The structure of the method for producing a laminated body of the present invention is as described above, and when mixing the condensation compositions (A) and (B), stirring is not particularly necessary, and a homogeneous product is obtained. To
It is preferable to stir, but even in such a case, a simple stirrer such as a magnetic stirrer is sufficient as a mixing device, and the mixing of the inorganic composition is similarly uniform colloidal silica. In order to obtain a homogeneous product, it is preferable to stir it when it is dispersed in the alkoxysilane, and it is preferable to stir it. However, even in such a case, as a mixing device such as a magnetic stirrer. A simple stirrer will suffice and can be obtained without the need for high performance equipment. Therefore, this inorganic composition is easily obtained, and according to the present production method, the obtained inorganic composition is applied onto a base material, subjected to a curing treatment under an environment of relative humidity of 70% or more, and then subjected to a temperature treatment. By placing in an environment of 60 ° C. or higher and a relative humidity of less than 70%, a polycondensation composition of alkoxysilane in which colloidal silica is uniformly dispersed on the substrate, scratch resistance and adhesion to the substrate Since it is possible to easily obtain a laminate having a porous coating that is excellent in antireflection effect and does not change with time, it is possible to easily produce a laminate used as an antireflection body, for example. You can

Therefore, the laminated body obtained by using the method for producing a laminated body of the present invention can be used in, for example, the field of spectacles such as spectacle lenses, goggles and contact lenses; the field of automobiles such as car windows, instrument panel and navigation systems. ;
Housing and construction fields such as window glass; energy fields such as solar cells, photovoltaic cells and lasers; notebook computers, electronic notebooks,
Electronic information devices such as LCD TVs, car-mounted TVs, LCD video, projection TVs, optical fibers and optical disks; household goods such as lighting gloves, fluorescent lamps, mirrors and watches; showcases, foreheads, semiconductor lithography, copy equipment, etc.
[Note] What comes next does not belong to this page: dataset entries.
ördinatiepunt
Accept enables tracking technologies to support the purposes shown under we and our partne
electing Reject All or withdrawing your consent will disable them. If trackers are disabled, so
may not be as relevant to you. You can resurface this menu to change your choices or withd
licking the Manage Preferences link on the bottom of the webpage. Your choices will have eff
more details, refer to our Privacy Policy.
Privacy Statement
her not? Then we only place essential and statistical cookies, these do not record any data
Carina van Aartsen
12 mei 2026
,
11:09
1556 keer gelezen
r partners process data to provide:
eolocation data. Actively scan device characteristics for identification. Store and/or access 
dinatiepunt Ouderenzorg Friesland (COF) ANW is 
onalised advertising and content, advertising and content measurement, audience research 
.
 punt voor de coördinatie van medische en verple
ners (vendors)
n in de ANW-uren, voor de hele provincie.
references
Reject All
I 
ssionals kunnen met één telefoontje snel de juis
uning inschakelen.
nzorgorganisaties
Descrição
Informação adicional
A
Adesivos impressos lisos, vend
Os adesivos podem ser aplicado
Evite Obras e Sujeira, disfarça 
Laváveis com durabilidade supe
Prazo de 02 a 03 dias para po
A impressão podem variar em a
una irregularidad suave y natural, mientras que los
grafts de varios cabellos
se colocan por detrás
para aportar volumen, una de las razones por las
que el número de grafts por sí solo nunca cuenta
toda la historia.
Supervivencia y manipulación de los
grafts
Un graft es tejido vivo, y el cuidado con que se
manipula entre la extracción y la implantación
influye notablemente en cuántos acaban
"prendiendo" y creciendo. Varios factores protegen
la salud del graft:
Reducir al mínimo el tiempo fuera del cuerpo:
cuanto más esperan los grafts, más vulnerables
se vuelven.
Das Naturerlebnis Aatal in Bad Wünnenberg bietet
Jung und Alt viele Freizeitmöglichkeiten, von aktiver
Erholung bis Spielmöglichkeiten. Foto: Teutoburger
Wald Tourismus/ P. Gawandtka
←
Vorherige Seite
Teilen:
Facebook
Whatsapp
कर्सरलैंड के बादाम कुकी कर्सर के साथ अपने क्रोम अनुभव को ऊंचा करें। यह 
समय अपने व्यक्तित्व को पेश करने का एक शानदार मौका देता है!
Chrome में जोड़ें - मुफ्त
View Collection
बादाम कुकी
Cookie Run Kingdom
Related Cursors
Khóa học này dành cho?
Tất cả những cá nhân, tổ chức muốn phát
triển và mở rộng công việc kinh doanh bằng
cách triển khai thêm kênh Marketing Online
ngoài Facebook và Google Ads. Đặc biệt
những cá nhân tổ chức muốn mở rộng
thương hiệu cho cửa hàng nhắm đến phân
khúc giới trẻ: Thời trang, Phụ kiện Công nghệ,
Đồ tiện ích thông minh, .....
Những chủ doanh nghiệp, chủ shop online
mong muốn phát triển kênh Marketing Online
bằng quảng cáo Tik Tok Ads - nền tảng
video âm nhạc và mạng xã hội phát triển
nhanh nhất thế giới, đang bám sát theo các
Commercial field: It can be used as a material in fields such as liquid crystal game machines, pachinko table glasses, and entertainment fields such as game machines. Among these, especially eyeglass lenses, car windows, instrument panels, navigation systems, solar cells,
It can be suitably used as a material for photocells, lasers, notebook computers, electronic notebooks, liquid crystal televisions, in-vehicle televisions, liquid crystal videos, projection televisions, optical disks, fluorescent lamps, liquid crystal game machines, and the like.

─────────────────────────────────────────────────── ─── Continuation of the front page (51) Int.Cl. ⁶ Identification code Office reference number FI technical display location B32B 17/06 B32B 17/06 27/00 101 27/00 101 27/20 27/20 Z G02B 1 / 11 G02B 1/10 A

Claims (1)

[Claims] 1. A pH of 10.0 to 12.0 with respect to 1 mol of a tetraalkoxysilane represented by the general formula Si (OR) ₄ (wherein R is an alkyl group having 1 to 5 carbon atoms). A condensation composition (A) obtained by mixing 2 to 8 mol of basic water and 10 to 30 mol of an organic solvent, and a general formula (R ² ) _n Si
(OR ¹ ) _4-n (In the formula, R ¹ and R ² have 1 to 5 carbon atoms.
Acid group having a pH of 0 to 2.6 with respect to 1 mol of the alkoxysilane represented by the alkyl group of n, n is an integer of 0 to 3).
To 8 mol and 10 to 30 mol of an organic solvent are mixed with the condensation composition (B) to obtain (A) / (B) = 0.4 to
2.4 (weight ratio), the step of applying the inorganic composition mixed on the substrate, the step of placing the substrate coated with the obtained inorganic composition in an environment of relative humidity 70% or more, A method for producing a laminate, comprising a step of placing a substrate in an environment having a temperature of 60 ° C. or higher and a relative humidity of less than 70%.